## Texto dado
Thursday, November 28, 2019

El contexto

Estación de paso
El contexto: concatenaciones mafiosas
Adrián Acosta Silva
(Campus-Milenio, 28/11/2019)
http://www.campusmilenio.mx/828/828adrianacosta.html

Creo que estará lo más protegido y seguro posible en la medida en que se sienta no protegido, no seguro
Leonardo Sciascia, El Contexto

La feliz celebración de un nuevo aniversario de Campus ocurre en un entorno particularmente difícil. No es la primera vez, por supuesto, que las universidades atraviesan tiempos duros, pero los nuevos tiempos están poblados de señales significativas y preocupantes. Las relaciones con el oficialismo político son complicadas y se traducen en incertidumbre presupuestaria, desconfianza política, y profundas reservas gubernamentales sobre las capacidades científicas, culturales y sociales de las universidades públicas. Descuidos reales y abandonos imaginarios se entremezclan en los relatos y hechos que los representantes del oficialismo educativo han construido sobre el tema universitario. Por su parte, en las propias universidades existe una mezcla de desconcierto y preocupación por interpretar correctamente las señales del contexto y actuar en consecuencia.
En todo los casos, el contexto en sí mismo es una fuerza que influye sobre la naturaleza de las relaciones entre el Estado y las universidades, es decir, entre el poder gubernamental y el poder universitario. Son relaciones que siempre tienen que ver con las conexiones entre un poder real, fáctico, y uno imaginario, simbólico, que articulan los intereses de los actores de la educación superior en diversas arenas de negociación o instrumentación de las decisiones públicas.
Por ello, cualquier esfuerzo de comprensión sobre lo que ocurre con las universidades públicas pasa inevitablemente por considerar el contexto que condiciona, determina o influye en las trayectorias de las políticas de educación superior y en los comportamientos institucionales universitarios. Ese contexto implica un esfuerzo por identificar las fuerzas, intereses y actores que intervienen en la configuración de los vínculos entre las universidades y sus entornos.
Para explorar esa perspectiva, se pueden proponer tres grandes dimensiones contextuales del momento actual de las universidades: la política, la económica y la cultural. Se trata de tres conjuntos de factores que configuran la peculiar complejidad coyuntural de la educación superior mexicana. Su hechura se remonta al pasado reciente de las relaciones entre el Estado y las universidades, pero su fuerza (entendida como una difusa colección de restricciones, incertidumbres y condicionamientos) es particularmente visible en el ultimo año.

## Qué hacer
**a)** Responde lo siguiente a partir de la columna sobre las universidades públicas:
(i) ¿En qué medio y en qué fecha se publicó?
(ii) ¿En qué se traducen las relaciones complicadas con el oficialismo político?
(iii) ¿Cuáles son las tres dimensiones contextuales que propone el autor?
**b)** Escribe la siguiente parte de la columna sobre las universidades públicas, a partir de su última oración.
Las entradas no guardan ninguna relación con la columna sobre las universidades públicas.

(Filas de un conjunto de datos)
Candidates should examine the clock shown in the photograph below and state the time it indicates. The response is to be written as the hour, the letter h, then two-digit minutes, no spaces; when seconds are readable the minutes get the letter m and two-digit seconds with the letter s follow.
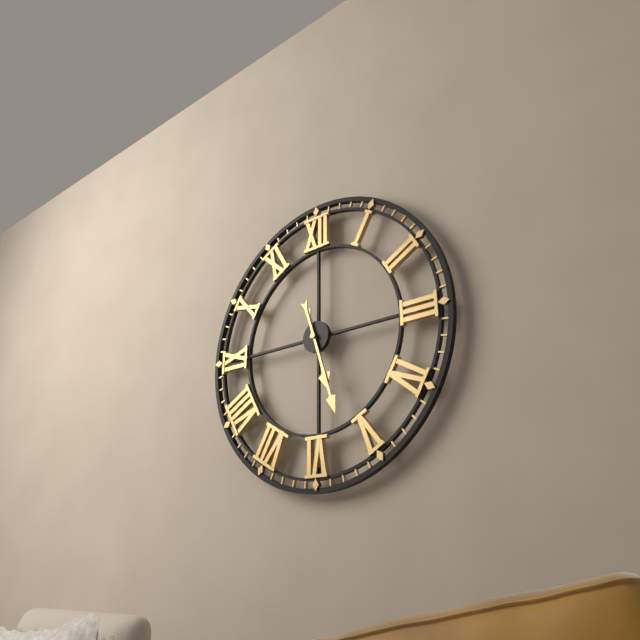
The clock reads 5h27
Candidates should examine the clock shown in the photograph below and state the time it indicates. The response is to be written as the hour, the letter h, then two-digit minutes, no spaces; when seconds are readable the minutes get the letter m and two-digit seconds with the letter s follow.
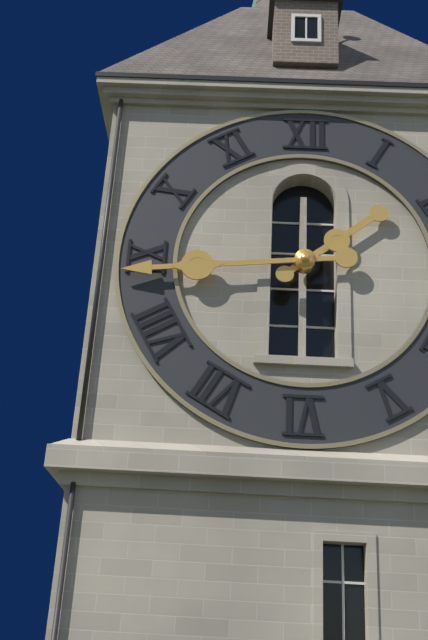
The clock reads 1h44
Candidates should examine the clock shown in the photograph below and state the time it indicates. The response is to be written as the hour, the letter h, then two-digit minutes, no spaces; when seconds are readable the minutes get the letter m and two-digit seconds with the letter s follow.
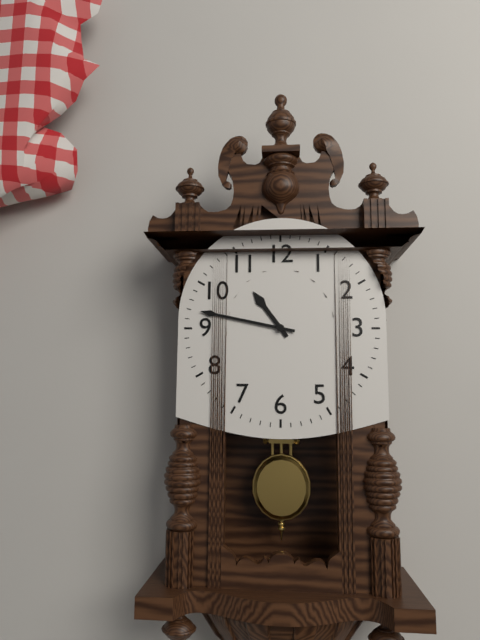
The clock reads 10h47
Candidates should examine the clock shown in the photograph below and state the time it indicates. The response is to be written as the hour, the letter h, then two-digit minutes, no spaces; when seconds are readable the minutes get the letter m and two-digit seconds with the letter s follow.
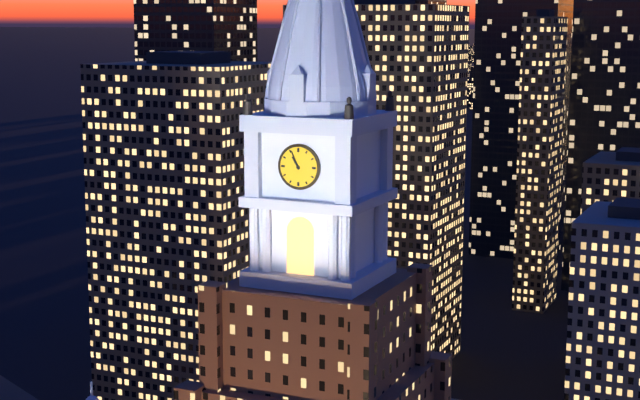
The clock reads 10h56
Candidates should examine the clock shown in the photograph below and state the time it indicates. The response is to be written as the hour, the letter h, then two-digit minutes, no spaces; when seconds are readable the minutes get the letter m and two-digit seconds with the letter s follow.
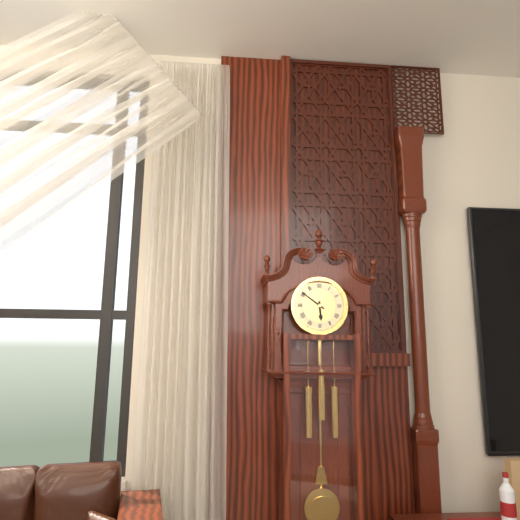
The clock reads 5h51
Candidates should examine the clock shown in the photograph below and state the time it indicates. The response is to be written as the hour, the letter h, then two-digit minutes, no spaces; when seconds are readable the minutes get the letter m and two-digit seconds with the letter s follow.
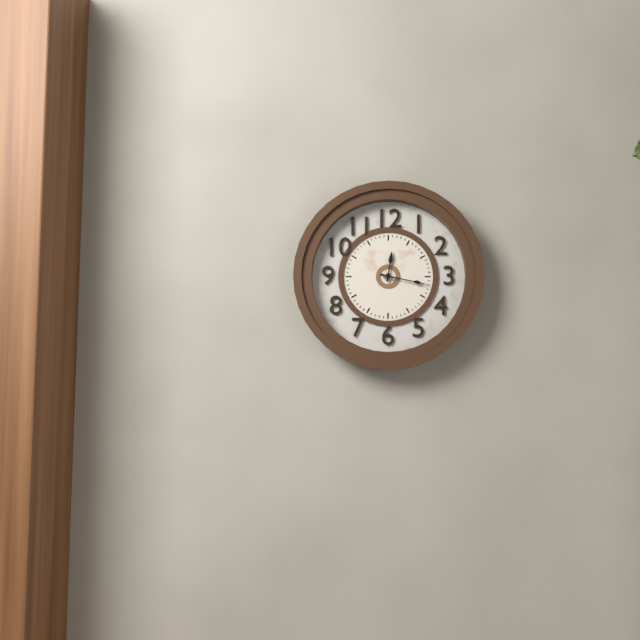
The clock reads 12h17
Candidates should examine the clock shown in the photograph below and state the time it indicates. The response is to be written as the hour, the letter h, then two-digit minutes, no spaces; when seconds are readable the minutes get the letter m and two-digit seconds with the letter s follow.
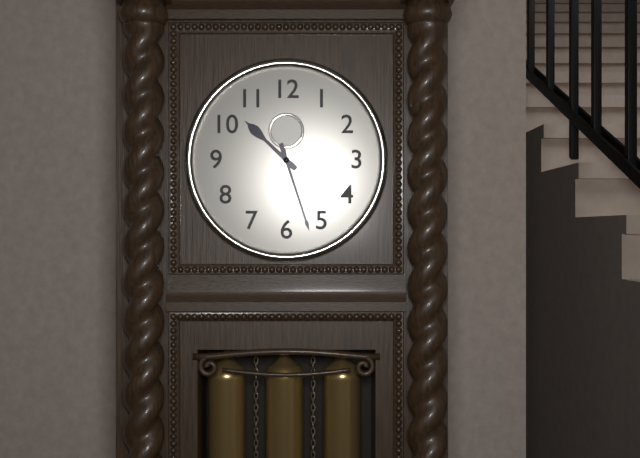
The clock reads 10h27
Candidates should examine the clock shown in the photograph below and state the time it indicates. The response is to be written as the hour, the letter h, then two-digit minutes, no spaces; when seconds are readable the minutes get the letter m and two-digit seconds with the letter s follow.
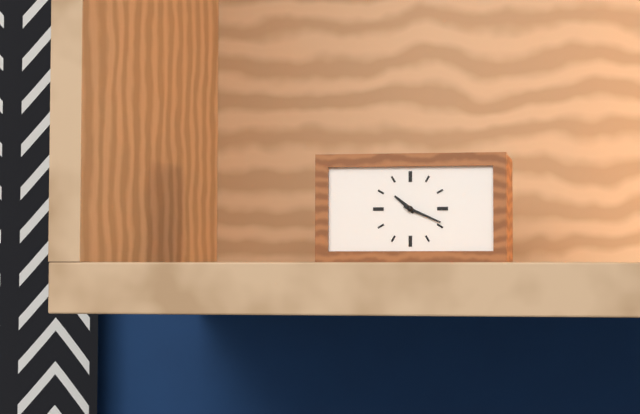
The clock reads 10h19
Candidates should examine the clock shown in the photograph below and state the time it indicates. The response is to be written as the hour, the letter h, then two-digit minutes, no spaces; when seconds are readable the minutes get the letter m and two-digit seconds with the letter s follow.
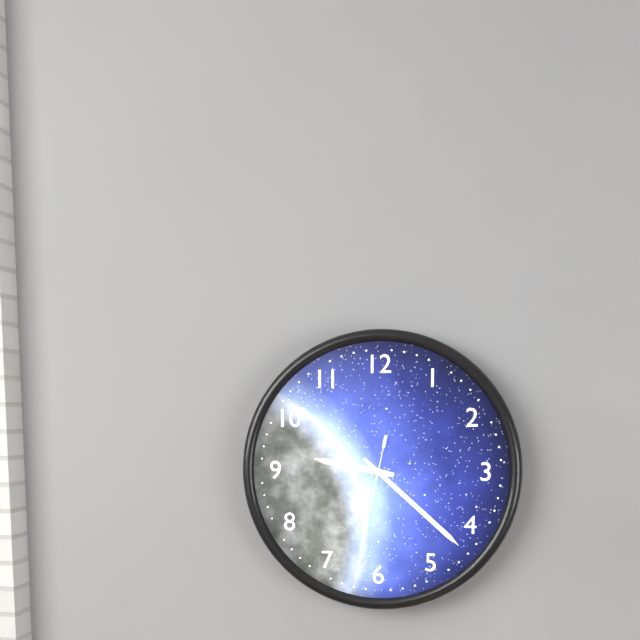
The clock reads 9h22m32s
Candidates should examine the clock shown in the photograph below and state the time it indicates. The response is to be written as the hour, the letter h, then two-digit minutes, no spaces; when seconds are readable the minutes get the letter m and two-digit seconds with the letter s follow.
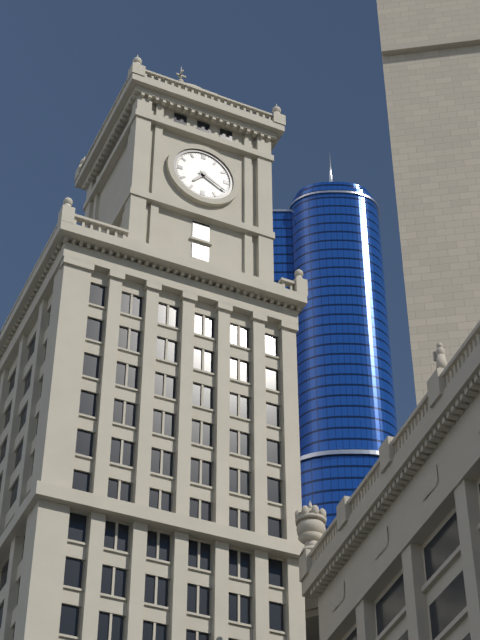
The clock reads 7h20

## Resultados esperados
**a)**
(i) En Campus-Milenio, el 28/11/2019.
(ii) En incertidumbre presupuestaria, desconfianza política y profundas reservas gubernamentales sobre las capacidades científicas, culturales y sociales de las universidades públicas.
(iii) La política, la económica y la cultural.

**b)**
Con respecto de la primera, el núcleo comprensivo mayor es el ascenso del neo-populismo como la expresión más potente de la crisis de representación política que caracteriza los cuestionamientos a las democracias. Esta crisis es una mezcla de efectos directos y daños colaterales sobre el papel y las funciones de la universidad en la vida social y pública. El lopezobradorismo es la expresión local de un fenómeno que recorre la espina dorsal de las democracias representativas contemporáneas. En democracias emergentes como la mexicana, el neopopulismo es la expresión política de la crisis de los partidos tradicionales (PAN, PRI, PRD) como vehículos de legitimación y representación de los intereses de los ciudadanos.
Esa dimensión política del contexto es fundamental para entender los códigos del poder que concentra y ejerce la figura presidencial. El hipopresidencialismo que conocimos en los años de la alternancia política (2000, 2006, 2012), ha cedido el paso a un hiperpresidencialismo al cual la figura de la autonomía de las instituciones o los equilibrios entre los poderes republicanos, suelen ser sutituidos por los llamados al pueblo, las votaciones a mano alzada, las consultas a quemarropa, la discrecionalidad personal como brújula de las decisiones. Los enunciados de universalización de la educación superior a través del libre acceso a la misma, son los mascarones de proa de un proyecto que no ofrece un mapa de ruta consistente de los cómo, los cuándo y bajo qué condiciones se pretende llegar a las metas presidenciales.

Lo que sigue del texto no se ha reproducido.